Even when the experts all agree, they may well be mistaken. --- Bertrand Russell.
If you can't do any better, such as collect entropy from something, then at least use the least significant bits of the date / time stamp. Most systems have a clock with milliseconds resolution. Even if you only have a clock with seconds resolution, that is better than a hard coded number. Even if the clock hasn't been set by the user. It accumulates time from that blinking 12:00:00 AM that it initially started at.
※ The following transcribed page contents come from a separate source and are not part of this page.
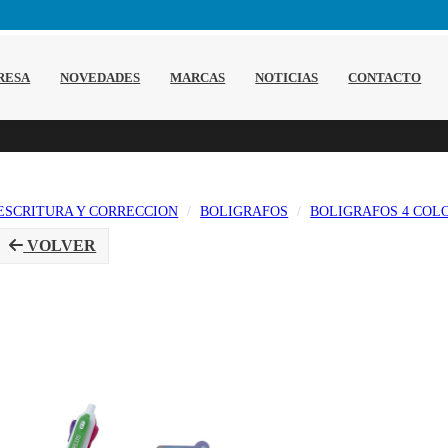
RESA
NOVEDADES
MARCAS
NOTICIAS
CONTACTO
ESCRITURA Y CORRECCION
BOLIGRAFOS
BOLIGRAFOS 4 COL
VOLVER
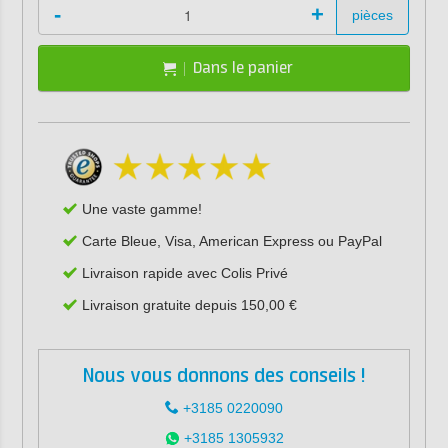
-
+
pièces
Dans le panier
Une vaste gamme!
Carte Bleue, Visa, American Express ou PayPal
Livraison rapide avec Colis Privé
Livraison gratuite depuis 150,00 €
Nous vous donnons des conseils !
+3185 0220090
+3185 1305932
But there are plenty of things you could use. Timestamps of all incoming events, such as keystrokes, moose movements, memory usage, cpu usage and / or temp, etc that have a few bits you could mix into your PRNG seed. And even one bit matters.
I'll see your senator, and I'll raise you two judges.
moose movements
Moose are a pretty slow source of entropy. Better to use a cat chasing its tail.
It is highly likely that there exists at least one set of values for S-Boxes for AES that would make the encryption trivially breakable. It is also highly likely that it would be possible to detect a datastream encrypted with that kind of broken AES. Those are not properties you want in an encryption algorithm.
Finally! A year of moderation! Ready for 2019?